How Medicare Came Into Existence

4 minute read

It was 50 years ago Thursday, on July 30, 1965, that President Lyndon Johnson signed the Medicare bill, turning the national social security healthcare program for older Americans into law. But, despite Johnson’s legendary powers of legislative persuasion, the celebratory signing event—complete with the enrollment of the first Medicare beneficiary, former President Harry S. Truman—could have looked very different.

After all, the idea of helping American seniors afford health care took time to gain traction: The idea came up not long after Franklin Roosevelt initiated the modern social-security system in the 1930s. When the coinage “Medicare” first came on the American scene, the program it described was not the one we think of today. In 1960, the term referred to an opposing program proposed by the Eisenhower administration. The big fear at the time was that tying any kind of health aid to social security would quickly deplete the funds available for that then-30-year-old system; Eisenhower’s version, overseen by then-Vice President Richard Nixon, would have been both voluntary and state-funded.

In that year’s Presidential campaign, however, Nixon lost to challenger John F. Kennedy—who, as TIME put it a few years later, “vowed without qualification that his Administration would persuade a Democratic Congress to pass a medicare bill, to be financed under the social security system.” Kennedy died, however, before he could make good on that promise—which is where Johnson comes in. Benefiting from his 1964 election victory, Johnson made it happen. But what exactly it would look like remained to be settled.

By April of 1965, as TIME reported, there were three options in the running: Johnson’s social-security-linked compulsory program; an Eisenhower-esque voluntary program with no link to social security; or an American Medical Association-backed plan called “eldercare,” which prioritized patient choice and was need-based. The solution came, surprisingly, in the form of House Ways and Mean Committee chair Wilbur Mills, who had been a staunch opponent of Medicare. He combined elements of the three plans into one that would succeed. The basics of the plan were compulsory and funded by increasing social-security taxes, while extras were voluntary. The program we now know as Medicaid, for those in need, would also be expanded.

“The medicare bill will not solve all the problems of growing old—but it will certainly make the process much less costly to the elderly,” TIME noted.
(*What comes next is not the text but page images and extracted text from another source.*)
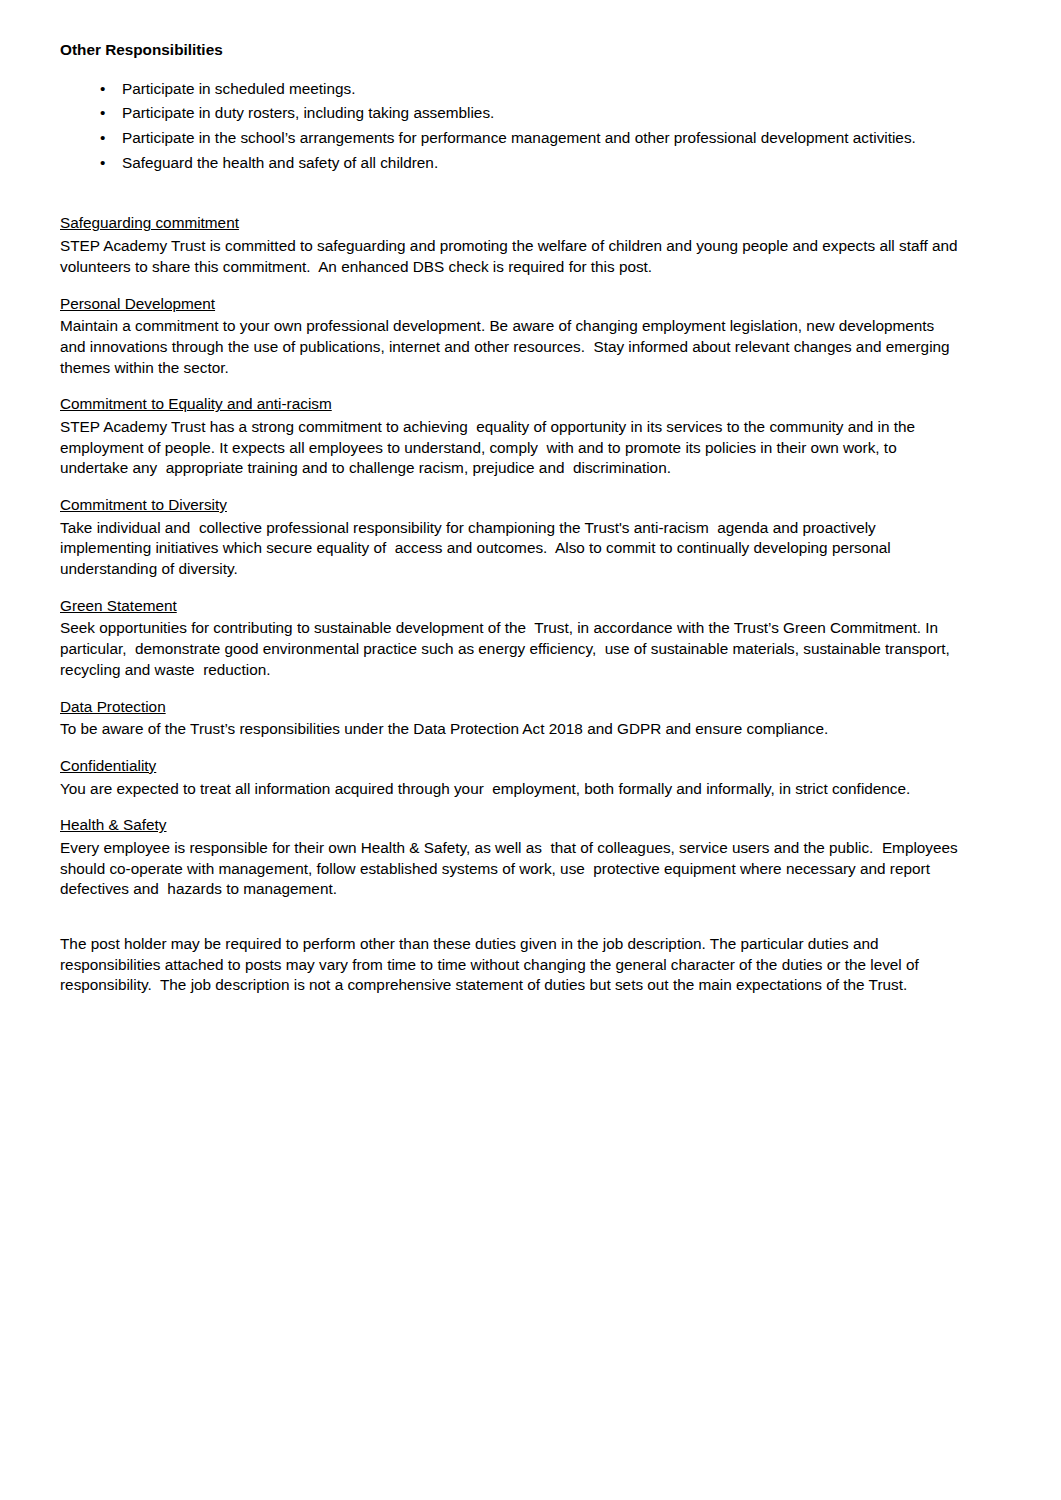Other Responsibilities
Participate in scheduled meetings.
Participate in duty rosters, including taking assemblies.
Participate in the school’s arrangements for performance management and other professional development activities.
Safeguard the health and safety of all children.
Safeguarding commitment
STEP Academy Trust is committed to safeguarding and promoting the welfare of children and young people and expects all staff and volunteers to share this commitment. An enhanced DBS check is required for this post.
Personal Development
Maintain a commitment to your own professional development. Be aware of changing employment legislation, new developments and innovations through the use of publications, internet and other resources. Stay informed about relevant changes and emerging themes within the sector.
Commitment to Equality and anti-racism
STEP Academy Trust has a strong commitment to achieving equality of opportunity in its services to the community and in the employment of people. It expects all employees to understand, comply with and to promote its policies in their own work, to undertake any appropriate training and to challenge racism, prejudice and discrimination.
Commitment to Diversity
Take individual and collective professional responsibility for championing the Trust's anti-racism agenda and proactively implementing initiatives which secure equality of access and outcomes. Also to commit to continually developing personal understanding of diversity.
Green Statement
Seek opportunities for contributing to sustainable development of the Trust, in accordance with the Trust’s Green Commitment. In particular, demonstrate good environmental practice such as energy efficiency, use of sustainable materials, sustainable transport, recycling and waste reduction.
Data Protection
To be aware of the Trust’s responsibilities under the Data Protection Act 2018 and GDPR and ensure compliance.
Confidentiality
You are expected to treat all information acquired through your employment, both formally and informally, in strict confidence.
Health & Safety
Every employee is responsible for their own Health & Safety, as well as that of colleagues, service users and the public. Employees should co-operate with management, follow established systems of work, use protective equipment where necessary and report defectives and hazards to management.
The post holder may be required to perform other than these duties given in the job description. The particular duties and responsibilities attached to posts may vary from time to time without changing the general character of the duties or the level of responsibility. The job description is not a comprehensive statement of duties but sets out the main expectations of the Trust.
And that wasn’t all it did, the magazine continued. The medicare bill represented a fundamental change to American political norms:

Almost 30 years ago, Franklin Delano Roosevelt signed into law the Social Security Act. At the moment of signing, he issued a statement that, in retrospect, sounds almost apologetic: “We have tried to frame a law which will give some measure of protection to the average citizen and his family against the loss of a job and against poverty-ridden old age. This law, too, represents a cornerstone in a structure which is being built but is by no means complete. It is a structure intended to lessen the force of possible future depressions.”

Social security was mostly an emergency act in a nation still struggling out of the depths of a depression in which, in F.D.R.’s famed phrase, more than one-third of the nation was “ill-housed, ill-clad, ill-nourished.” The change since then in American life has never been more apparent than last week, when Congress acted on two bills that projected a new sort of welfare state beyond Roosevelt’s wildest dreams. First, the House of Representatives passed and sent to the Senate, where it faces certain swift approval, the Johnson Administration’s $6 billion-a-year medicare bill…

Action on both bills came not in time of depression but in the midst of the most prosperous year that the affluent society has ever known. There were a few squawks about presidential pressure, but it was widely accepted that both measures would achieve great good in making the U.S. even more affluent without turning it into a socialistic society. It was generally conceded that both bills, despite the vastness of their scope, were aimed not at increasing the power of the Federal Government, but at eradicating some remaining blemishes in the Great Society.